ABOUT THIS TASK: Here is the task for the records below: repeat exactly the lines from the one with "righteous people in the village, to" to the one with "them advice for everyday life, we tell", both included, and nothing else.

++++ SOURCE MATERIAL ++++

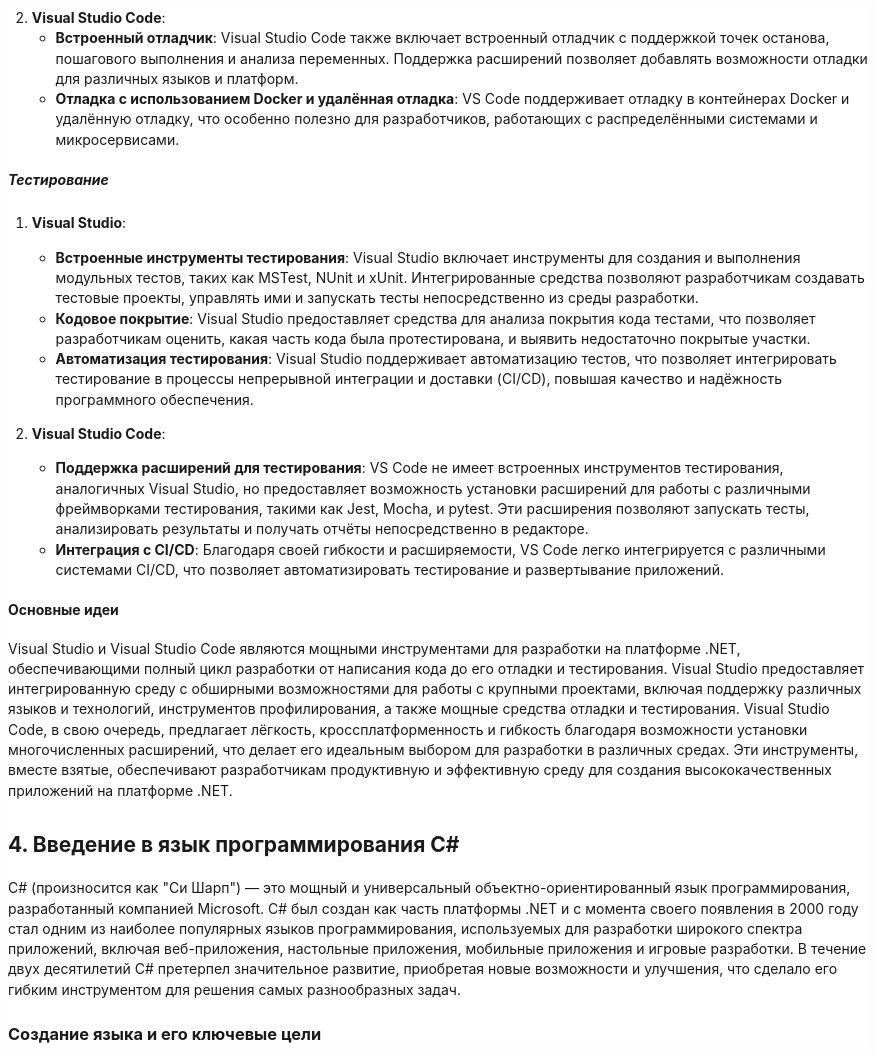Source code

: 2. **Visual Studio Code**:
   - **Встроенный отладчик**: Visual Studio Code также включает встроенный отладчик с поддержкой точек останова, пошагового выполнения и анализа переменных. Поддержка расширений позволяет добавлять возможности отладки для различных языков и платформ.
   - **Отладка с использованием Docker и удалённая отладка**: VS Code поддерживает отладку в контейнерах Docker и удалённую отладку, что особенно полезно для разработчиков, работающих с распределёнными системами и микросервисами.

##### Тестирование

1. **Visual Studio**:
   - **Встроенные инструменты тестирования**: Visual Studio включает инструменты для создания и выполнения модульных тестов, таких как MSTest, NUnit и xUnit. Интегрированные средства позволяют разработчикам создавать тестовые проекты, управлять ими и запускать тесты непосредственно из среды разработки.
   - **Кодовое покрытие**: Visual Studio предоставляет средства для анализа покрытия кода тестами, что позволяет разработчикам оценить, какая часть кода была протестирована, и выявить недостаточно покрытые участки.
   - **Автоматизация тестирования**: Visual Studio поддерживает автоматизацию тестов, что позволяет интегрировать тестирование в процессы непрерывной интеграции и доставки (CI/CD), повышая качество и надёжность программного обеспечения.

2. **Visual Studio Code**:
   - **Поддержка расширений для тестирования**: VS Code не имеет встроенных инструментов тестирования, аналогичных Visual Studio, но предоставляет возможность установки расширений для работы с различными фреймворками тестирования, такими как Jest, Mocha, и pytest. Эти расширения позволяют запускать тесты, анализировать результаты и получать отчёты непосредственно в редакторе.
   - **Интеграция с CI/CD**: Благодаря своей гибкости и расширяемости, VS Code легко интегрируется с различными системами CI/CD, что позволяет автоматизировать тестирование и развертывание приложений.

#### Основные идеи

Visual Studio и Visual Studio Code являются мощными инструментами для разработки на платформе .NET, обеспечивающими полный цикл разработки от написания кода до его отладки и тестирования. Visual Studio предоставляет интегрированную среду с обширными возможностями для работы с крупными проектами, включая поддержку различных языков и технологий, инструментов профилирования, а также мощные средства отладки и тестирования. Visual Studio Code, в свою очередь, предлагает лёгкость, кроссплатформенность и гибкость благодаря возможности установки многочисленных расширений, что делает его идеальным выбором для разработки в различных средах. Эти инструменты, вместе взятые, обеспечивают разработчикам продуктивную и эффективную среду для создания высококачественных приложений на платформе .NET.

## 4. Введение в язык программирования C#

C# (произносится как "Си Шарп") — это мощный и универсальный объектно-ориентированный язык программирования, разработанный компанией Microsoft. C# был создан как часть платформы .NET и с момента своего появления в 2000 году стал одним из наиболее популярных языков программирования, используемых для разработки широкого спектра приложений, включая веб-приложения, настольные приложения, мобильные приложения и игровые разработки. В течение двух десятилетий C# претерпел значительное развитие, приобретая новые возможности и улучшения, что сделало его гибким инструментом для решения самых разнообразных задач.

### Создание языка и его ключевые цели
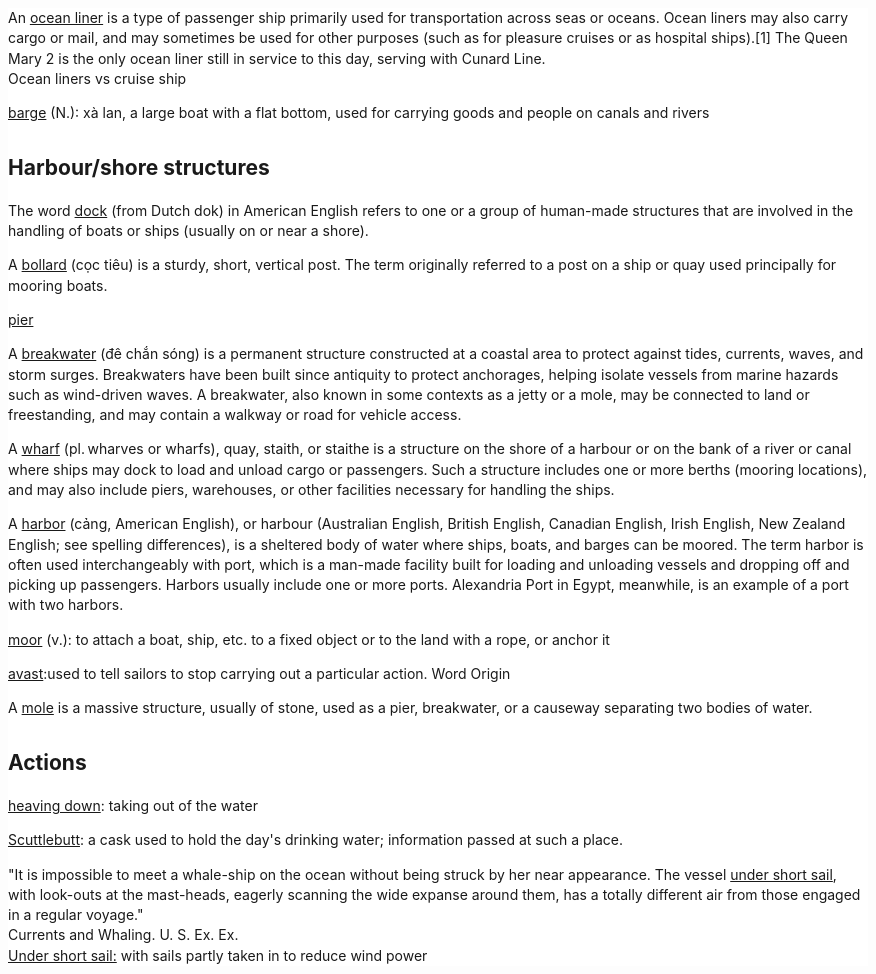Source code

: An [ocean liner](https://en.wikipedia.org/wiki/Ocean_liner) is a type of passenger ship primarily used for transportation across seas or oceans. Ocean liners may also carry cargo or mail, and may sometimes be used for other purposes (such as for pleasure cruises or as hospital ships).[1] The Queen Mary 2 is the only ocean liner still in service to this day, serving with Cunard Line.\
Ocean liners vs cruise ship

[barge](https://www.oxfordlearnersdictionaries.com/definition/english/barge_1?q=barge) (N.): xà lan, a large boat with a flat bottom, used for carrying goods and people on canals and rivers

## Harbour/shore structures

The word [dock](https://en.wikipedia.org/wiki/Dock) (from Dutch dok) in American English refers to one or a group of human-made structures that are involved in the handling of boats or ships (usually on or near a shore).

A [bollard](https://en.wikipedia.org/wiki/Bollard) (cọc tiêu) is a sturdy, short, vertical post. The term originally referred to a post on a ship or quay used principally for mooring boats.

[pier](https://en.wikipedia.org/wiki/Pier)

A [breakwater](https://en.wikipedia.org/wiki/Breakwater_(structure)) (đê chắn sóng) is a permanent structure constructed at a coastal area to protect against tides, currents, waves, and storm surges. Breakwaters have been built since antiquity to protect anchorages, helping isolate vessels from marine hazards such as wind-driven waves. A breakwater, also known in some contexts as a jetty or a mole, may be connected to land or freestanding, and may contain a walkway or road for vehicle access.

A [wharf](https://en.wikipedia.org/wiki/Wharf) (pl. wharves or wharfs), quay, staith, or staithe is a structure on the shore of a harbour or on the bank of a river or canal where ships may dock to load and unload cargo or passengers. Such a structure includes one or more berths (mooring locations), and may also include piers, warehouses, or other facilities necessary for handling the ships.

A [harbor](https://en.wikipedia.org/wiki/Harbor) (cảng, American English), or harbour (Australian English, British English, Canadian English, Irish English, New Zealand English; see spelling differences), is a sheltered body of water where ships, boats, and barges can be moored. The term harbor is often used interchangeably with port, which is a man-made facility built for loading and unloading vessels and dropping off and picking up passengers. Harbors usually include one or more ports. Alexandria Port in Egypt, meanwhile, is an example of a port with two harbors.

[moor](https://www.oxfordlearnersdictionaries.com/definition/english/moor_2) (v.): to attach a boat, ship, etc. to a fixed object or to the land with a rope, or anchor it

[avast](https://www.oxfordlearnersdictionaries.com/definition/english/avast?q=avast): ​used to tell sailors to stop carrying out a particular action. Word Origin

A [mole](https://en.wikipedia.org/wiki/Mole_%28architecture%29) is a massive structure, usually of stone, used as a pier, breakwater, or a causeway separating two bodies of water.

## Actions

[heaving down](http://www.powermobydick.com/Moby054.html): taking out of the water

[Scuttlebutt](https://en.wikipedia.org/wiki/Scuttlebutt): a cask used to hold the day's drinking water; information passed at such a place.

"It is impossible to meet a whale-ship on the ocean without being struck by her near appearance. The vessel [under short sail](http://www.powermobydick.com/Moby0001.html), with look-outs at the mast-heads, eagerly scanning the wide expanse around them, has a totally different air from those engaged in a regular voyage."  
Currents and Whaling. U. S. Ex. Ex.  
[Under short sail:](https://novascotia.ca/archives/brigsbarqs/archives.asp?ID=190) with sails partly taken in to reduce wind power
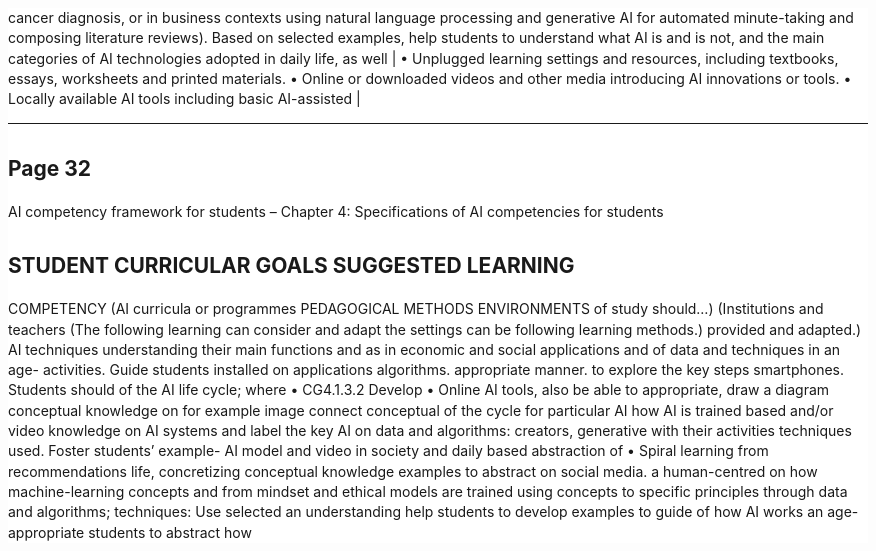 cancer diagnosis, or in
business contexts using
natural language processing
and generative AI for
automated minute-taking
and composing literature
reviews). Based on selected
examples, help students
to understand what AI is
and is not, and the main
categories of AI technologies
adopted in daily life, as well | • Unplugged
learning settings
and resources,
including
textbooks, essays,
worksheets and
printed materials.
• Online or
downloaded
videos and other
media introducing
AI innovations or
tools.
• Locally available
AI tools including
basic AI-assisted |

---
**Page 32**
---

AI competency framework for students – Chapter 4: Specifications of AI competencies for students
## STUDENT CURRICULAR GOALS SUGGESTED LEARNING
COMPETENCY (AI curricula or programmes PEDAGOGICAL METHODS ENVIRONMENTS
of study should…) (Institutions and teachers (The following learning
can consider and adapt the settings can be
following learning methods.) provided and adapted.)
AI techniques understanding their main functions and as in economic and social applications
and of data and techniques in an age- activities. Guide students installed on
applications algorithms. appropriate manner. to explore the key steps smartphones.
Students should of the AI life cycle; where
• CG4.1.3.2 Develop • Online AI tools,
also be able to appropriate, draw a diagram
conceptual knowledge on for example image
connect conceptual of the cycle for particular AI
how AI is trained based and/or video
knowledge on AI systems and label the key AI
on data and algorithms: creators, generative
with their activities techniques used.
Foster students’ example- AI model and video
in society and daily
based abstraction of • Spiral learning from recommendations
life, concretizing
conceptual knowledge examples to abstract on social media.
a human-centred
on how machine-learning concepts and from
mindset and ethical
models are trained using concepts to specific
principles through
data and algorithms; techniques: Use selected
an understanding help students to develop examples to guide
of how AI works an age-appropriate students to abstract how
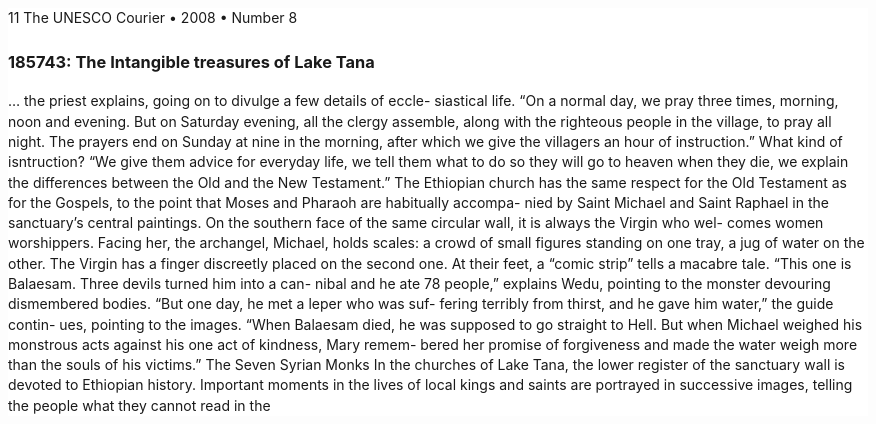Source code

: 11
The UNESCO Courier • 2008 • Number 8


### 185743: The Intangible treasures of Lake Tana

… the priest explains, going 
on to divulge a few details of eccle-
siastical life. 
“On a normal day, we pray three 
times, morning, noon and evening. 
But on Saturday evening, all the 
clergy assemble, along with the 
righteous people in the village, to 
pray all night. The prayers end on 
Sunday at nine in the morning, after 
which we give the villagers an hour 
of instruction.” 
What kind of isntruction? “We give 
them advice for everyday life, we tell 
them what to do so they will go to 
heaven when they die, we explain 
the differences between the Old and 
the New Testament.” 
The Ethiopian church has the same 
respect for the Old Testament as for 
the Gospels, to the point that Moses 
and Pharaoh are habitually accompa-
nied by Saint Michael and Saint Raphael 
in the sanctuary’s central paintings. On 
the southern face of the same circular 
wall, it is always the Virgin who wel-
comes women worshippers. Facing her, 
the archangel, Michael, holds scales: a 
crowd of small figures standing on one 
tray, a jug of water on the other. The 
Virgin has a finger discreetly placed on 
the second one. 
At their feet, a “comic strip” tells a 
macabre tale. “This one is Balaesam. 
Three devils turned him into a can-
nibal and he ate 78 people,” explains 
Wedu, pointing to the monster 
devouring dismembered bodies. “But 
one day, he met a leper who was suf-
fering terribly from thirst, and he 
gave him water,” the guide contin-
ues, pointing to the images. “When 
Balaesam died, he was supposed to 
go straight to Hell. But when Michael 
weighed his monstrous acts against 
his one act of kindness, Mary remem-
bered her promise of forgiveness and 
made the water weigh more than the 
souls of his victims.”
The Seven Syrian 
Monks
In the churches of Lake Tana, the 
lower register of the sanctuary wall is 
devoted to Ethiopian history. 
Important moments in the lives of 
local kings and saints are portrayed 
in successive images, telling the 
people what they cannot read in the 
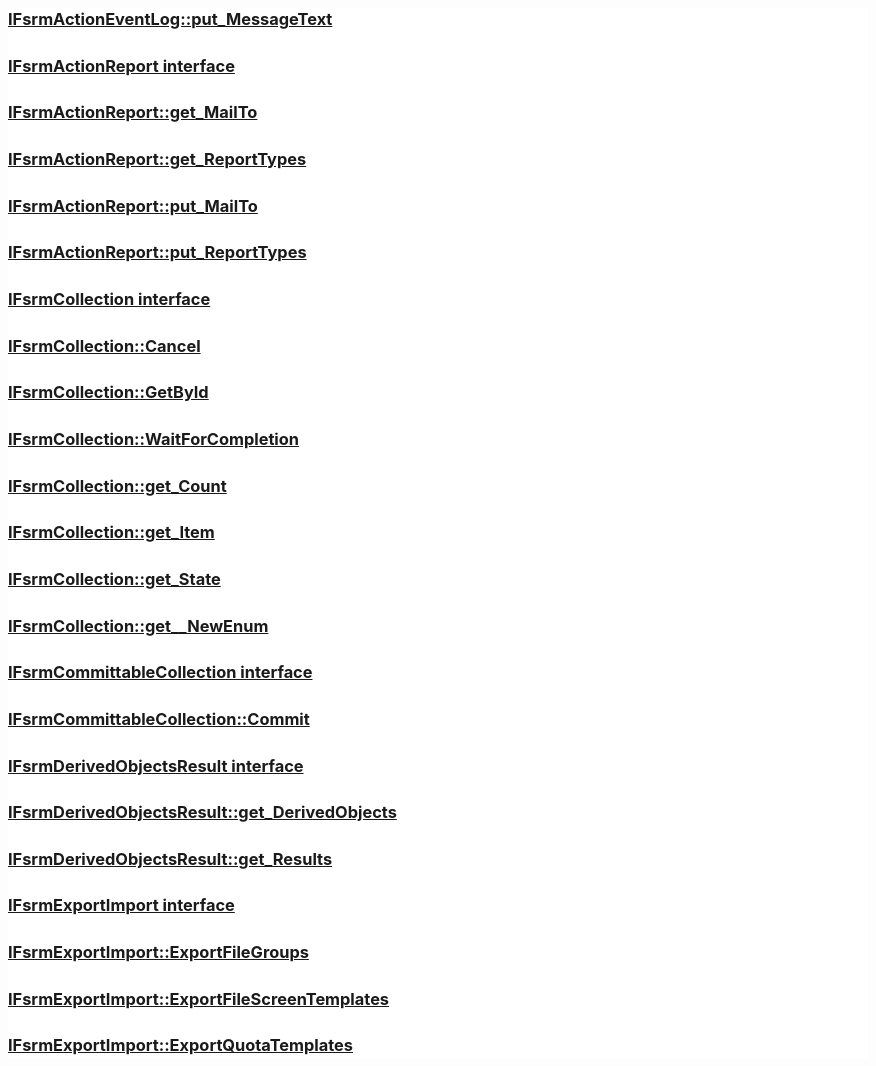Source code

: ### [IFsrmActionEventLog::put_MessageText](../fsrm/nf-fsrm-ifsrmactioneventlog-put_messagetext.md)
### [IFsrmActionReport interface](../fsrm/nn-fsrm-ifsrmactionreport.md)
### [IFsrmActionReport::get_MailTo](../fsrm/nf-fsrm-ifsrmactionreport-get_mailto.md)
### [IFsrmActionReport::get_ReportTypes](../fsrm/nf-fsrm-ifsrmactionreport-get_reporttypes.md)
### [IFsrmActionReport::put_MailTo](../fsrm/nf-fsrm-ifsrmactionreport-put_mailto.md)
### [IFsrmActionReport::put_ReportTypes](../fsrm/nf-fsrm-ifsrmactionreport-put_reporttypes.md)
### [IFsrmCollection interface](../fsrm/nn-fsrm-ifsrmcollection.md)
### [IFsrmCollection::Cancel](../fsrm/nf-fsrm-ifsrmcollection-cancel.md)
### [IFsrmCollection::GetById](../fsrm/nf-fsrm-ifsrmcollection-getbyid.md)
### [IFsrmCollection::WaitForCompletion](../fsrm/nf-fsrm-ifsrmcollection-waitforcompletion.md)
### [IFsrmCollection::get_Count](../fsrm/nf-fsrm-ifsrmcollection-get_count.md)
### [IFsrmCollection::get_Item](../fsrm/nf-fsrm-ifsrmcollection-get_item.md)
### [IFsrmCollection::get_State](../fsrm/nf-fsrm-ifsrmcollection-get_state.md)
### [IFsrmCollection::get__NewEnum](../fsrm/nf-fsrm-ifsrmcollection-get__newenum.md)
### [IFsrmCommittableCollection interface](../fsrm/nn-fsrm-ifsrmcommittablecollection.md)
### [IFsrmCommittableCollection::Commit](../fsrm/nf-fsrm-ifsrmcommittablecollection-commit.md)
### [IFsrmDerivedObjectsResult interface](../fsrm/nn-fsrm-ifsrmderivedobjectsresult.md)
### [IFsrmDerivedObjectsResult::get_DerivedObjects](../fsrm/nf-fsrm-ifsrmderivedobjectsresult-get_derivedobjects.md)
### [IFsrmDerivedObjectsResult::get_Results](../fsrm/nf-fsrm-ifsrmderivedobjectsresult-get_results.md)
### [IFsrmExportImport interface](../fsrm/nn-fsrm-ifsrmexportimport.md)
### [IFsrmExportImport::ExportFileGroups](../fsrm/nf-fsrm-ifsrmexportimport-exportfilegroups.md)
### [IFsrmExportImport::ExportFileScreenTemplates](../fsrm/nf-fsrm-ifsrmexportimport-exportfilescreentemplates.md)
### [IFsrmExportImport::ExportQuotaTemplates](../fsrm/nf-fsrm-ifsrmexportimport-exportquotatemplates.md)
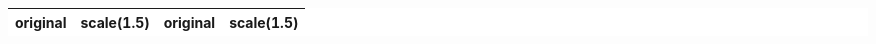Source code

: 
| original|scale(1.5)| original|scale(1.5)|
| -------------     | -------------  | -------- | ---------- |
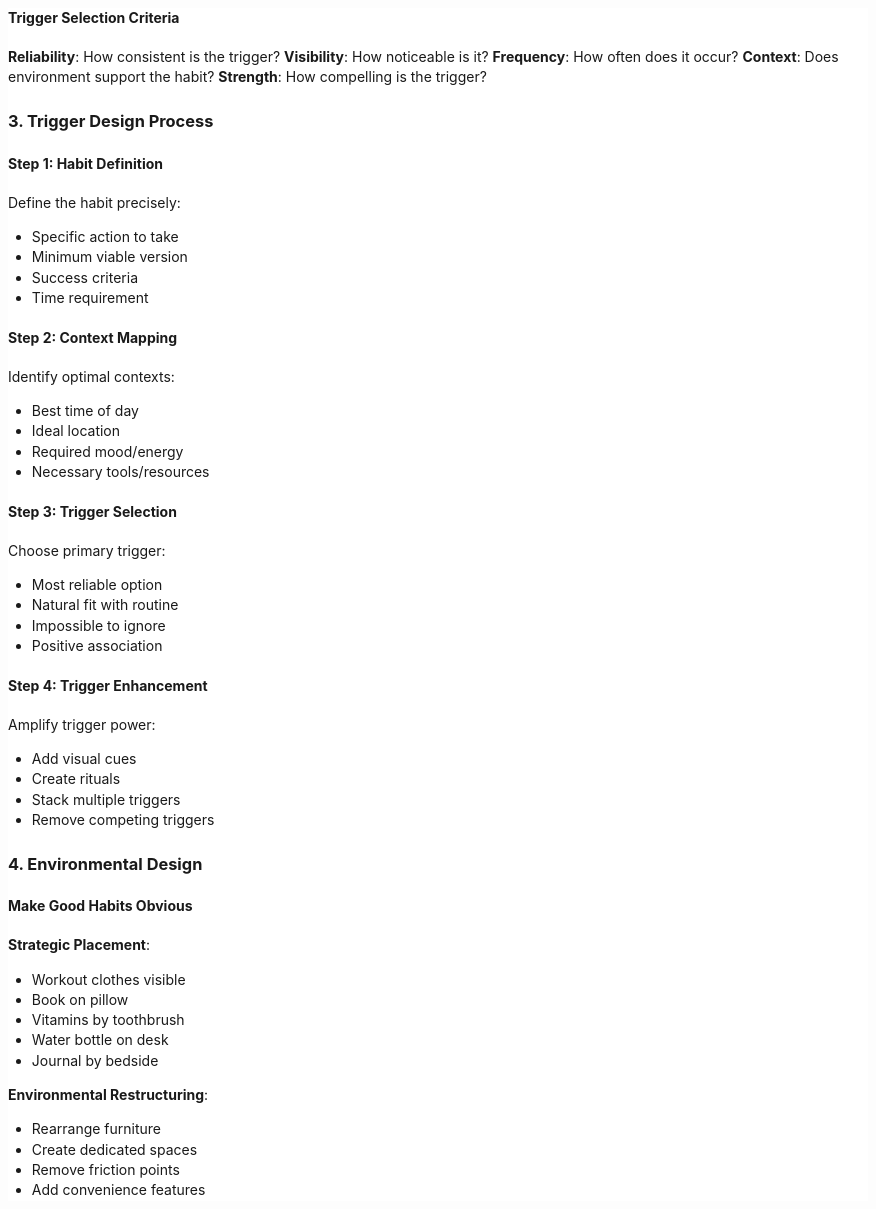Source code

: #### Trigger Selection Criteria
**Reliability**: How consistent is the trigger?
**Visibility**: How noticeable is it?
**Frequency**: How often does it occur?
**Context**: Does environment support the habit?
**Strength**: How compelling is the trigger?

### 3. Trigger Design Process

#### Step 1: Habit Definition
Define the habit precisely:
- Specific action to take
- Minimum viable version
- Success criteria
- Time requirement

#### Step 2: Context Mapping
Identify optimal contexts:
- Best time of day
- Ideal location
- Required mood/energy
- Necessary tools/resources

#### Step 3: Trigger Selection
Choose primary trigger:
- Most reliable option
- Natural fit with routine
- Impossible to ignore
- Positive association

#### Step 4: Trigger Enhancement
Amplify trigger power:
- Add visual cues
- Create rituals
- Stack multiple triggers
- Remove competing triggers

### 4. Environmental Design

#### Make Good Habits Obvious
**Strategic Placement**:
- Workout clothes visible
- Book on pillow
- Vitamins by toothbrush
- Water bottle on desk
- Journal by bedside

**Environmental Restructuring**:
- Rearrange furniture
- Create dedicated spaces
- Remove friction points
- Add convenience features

++++

ANSWER FOR THE TASK:
righteous people in the village, to 
pray all night. The prayers end on 
Sunday at nine in the morning, after 
which we give the villagers an hour 
of instruction.” 
What kind of isntruction? “We give 
them advice for everyday life, we tell 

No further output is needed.